Methods: The records of 78 patients with a history of PD treatment, including 18 with EPS, were retrospectively analyzed (male/female, 51:27; age, 51.8 +/- 11.0 years; PD treatment, 94.1 +/- 42.7 months). The inclusion criteria were: duration of PD more than 24 months; 36-month follow up after discontinuation of PD; available data for dialysate-to-plasma creatinine ratio (D/P Cr), by fast peritoneal equilibration test within 3 months before PD discontinuation; and absence of EPS at PD discontinuation. Analytical parameters included age, sex, underlying renal disease, duration of PD, membrane transport state (higher transporter or lower transporter: D/P cr ratio more than or less than 0.75), number of episodes of peritonitis during PD treatment, performance of peritoneal lavage after PD discontinuation, and reasons for PD withdrawal (ultrafiltration failure, acute peritonitis, social matters).
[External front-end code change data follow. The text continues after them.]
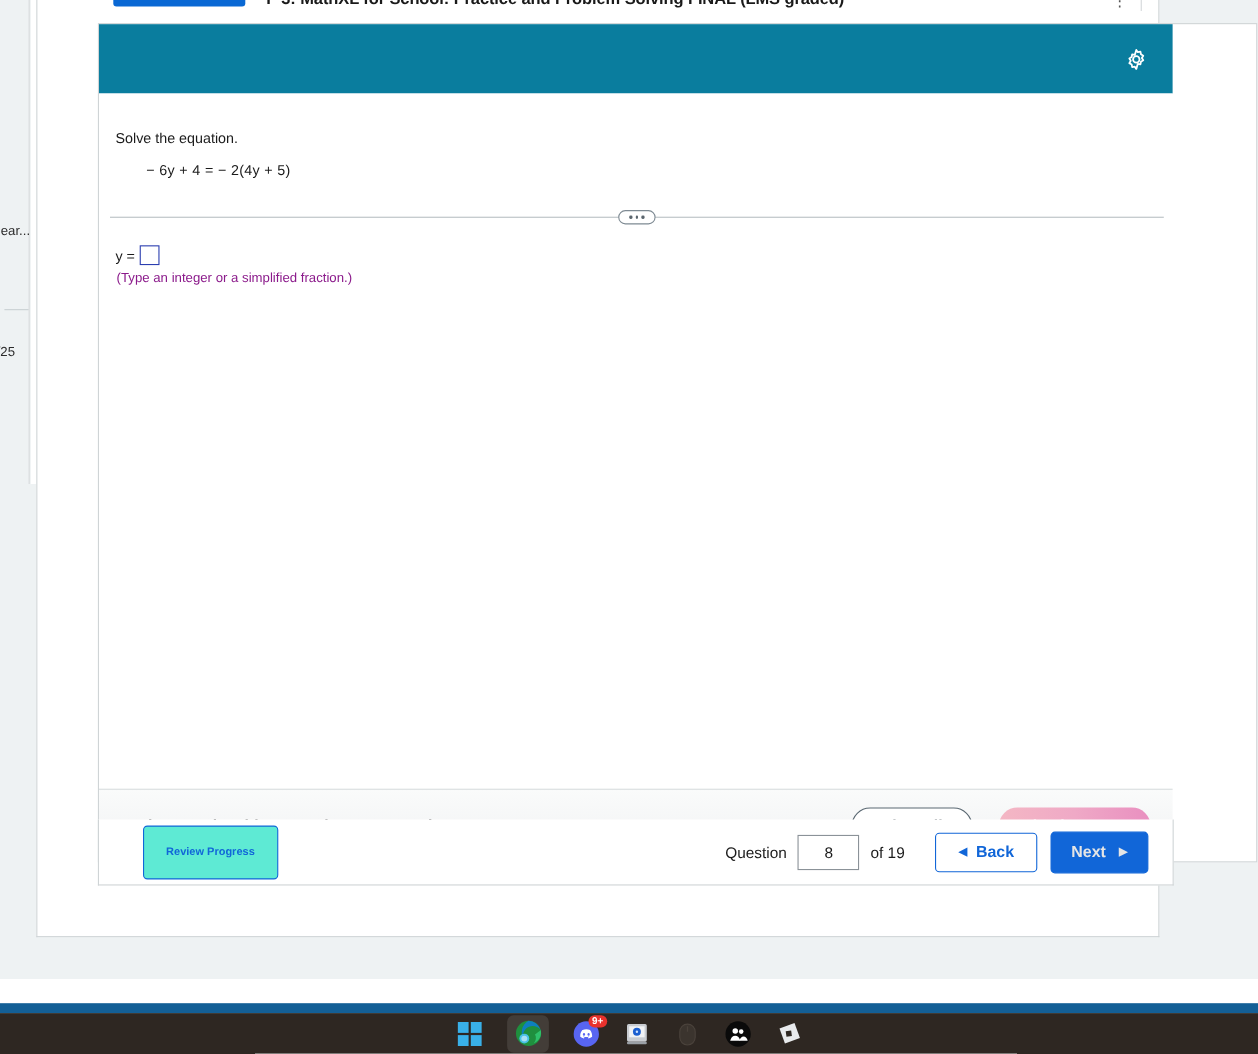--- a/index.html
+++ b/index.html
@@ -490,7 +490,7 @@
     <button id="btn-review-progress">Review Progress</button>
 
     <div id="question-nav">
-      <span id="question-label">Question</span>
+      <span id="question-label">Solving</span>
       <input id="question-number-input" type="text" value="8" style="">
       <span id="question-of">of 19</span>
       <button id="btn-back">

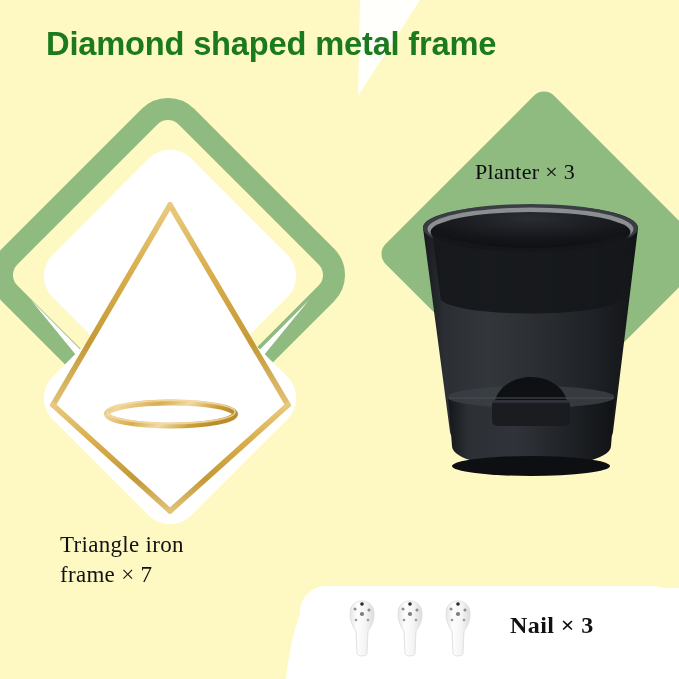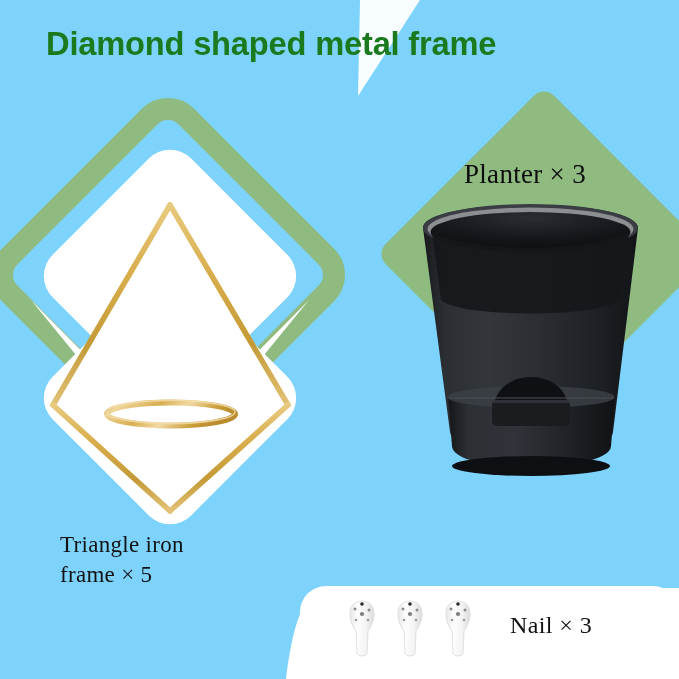--- a/index.html
+++ b/index.html
@@ -9,7 +9,7 @@
     font-family:"Liberation Sans",sans-serif;
     overflow:hidden;
   }
-  #stage{position:relative;width:679px;height:679px;overflow:hidden;background:#7dd3fc;}
+  #stage{position:relative;width:679px;height:679px;overflow:hidden;background:#fef9c3;}
 
   
   #title{

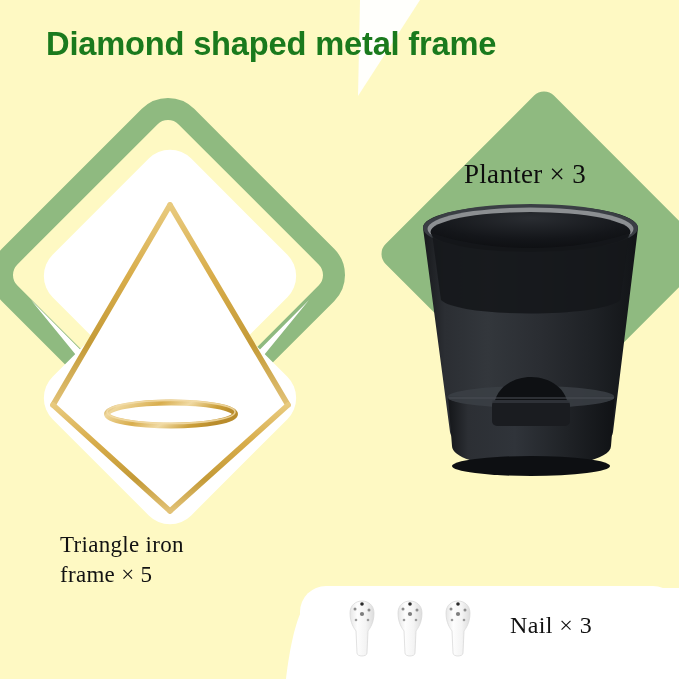--- a/index.html
+++ b/index.html
@@ -44,7 +44,7 @@
     left:400px; top:159px; width:250px;
     text-align:center;
     font-family:"Liberation Serif",serif;
-    font-size:27px;
+    font-size:22px;
     color:#0d0d0d;
     letter-spacing:.3px;
     white-space:nowrap;

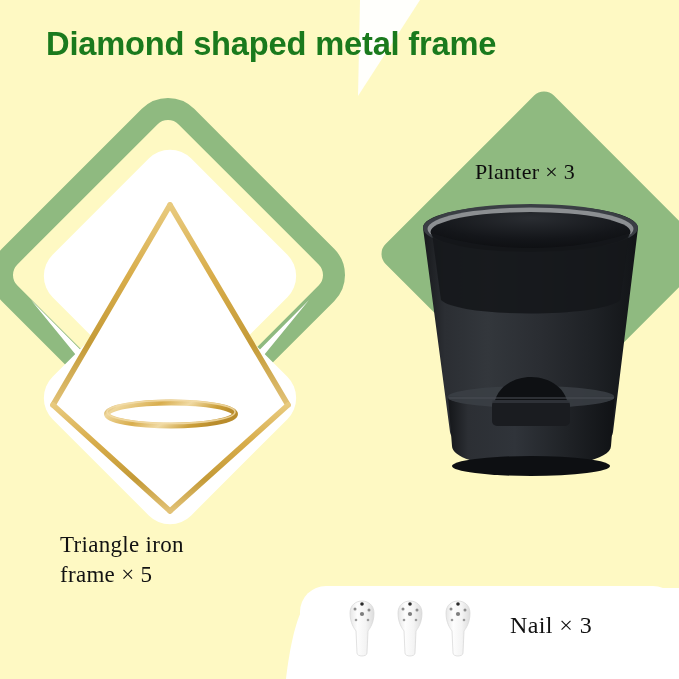--- a/index.html
+++ b/index.html
@@ -233,7 +233,7 @@
 
   <div id="frame-label">
     <div>Triangle iron</div>
-    <div>frame  × 5</div>
+    <div>frame  × 7</div>
   </div>
 
   <div id="nail-label">Nail × 3</div>

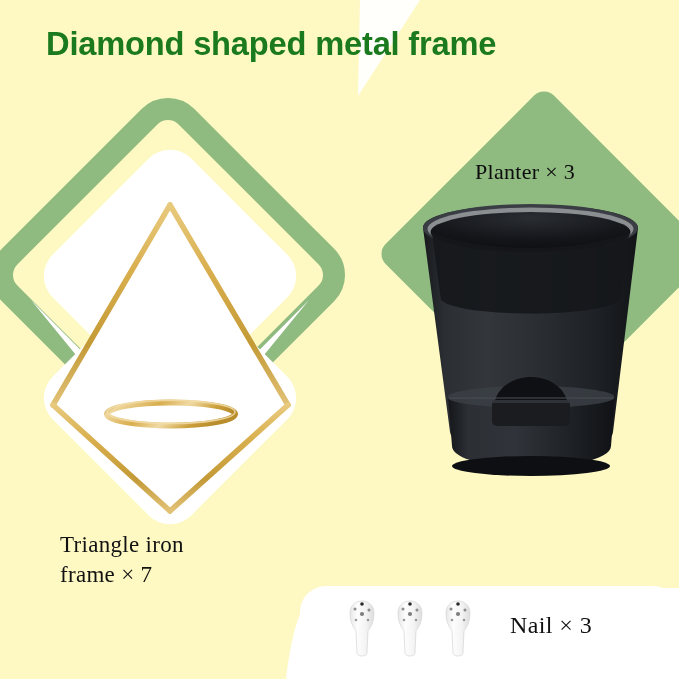--- a/index.html
+++ b/index.html
@@ -55,7 +55,7 @@
     position:absolute;
     left:510px; top:612px;
     font-family:"Liberation Serif",serif;
-    font-weight:normal;
+    font-weight:bold;
     font-size:24px;
     color:#111;
     letter-spacing:.4px;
Results: Significant differences were noted regarding the PD duration, D/P cr, higher membrane transport state, and number of peritonitis episodes during PD. On receiver operating characteristic curves, the cutoff points for EPS were: D/P cr ratio, 0.74; number of peritonitis episodes, 2; and PD duration (months), 115.2. Multivariate analysis, employing the factors age, PD duration, higher membrane transport state, and number of peritonitis episodes, which were selected by stepwise analysis, identified the latter two factors as significant for the development of EPS (odds ratio [OR], 4.0; P = 0.046 and OR, 12.0; P = 0.049, respectively).
Conclusions: A higher transporter membrane state and the number of peritonitis episodes are factors contributing to the occurrence of EPS in patients who have experienced PD treatment.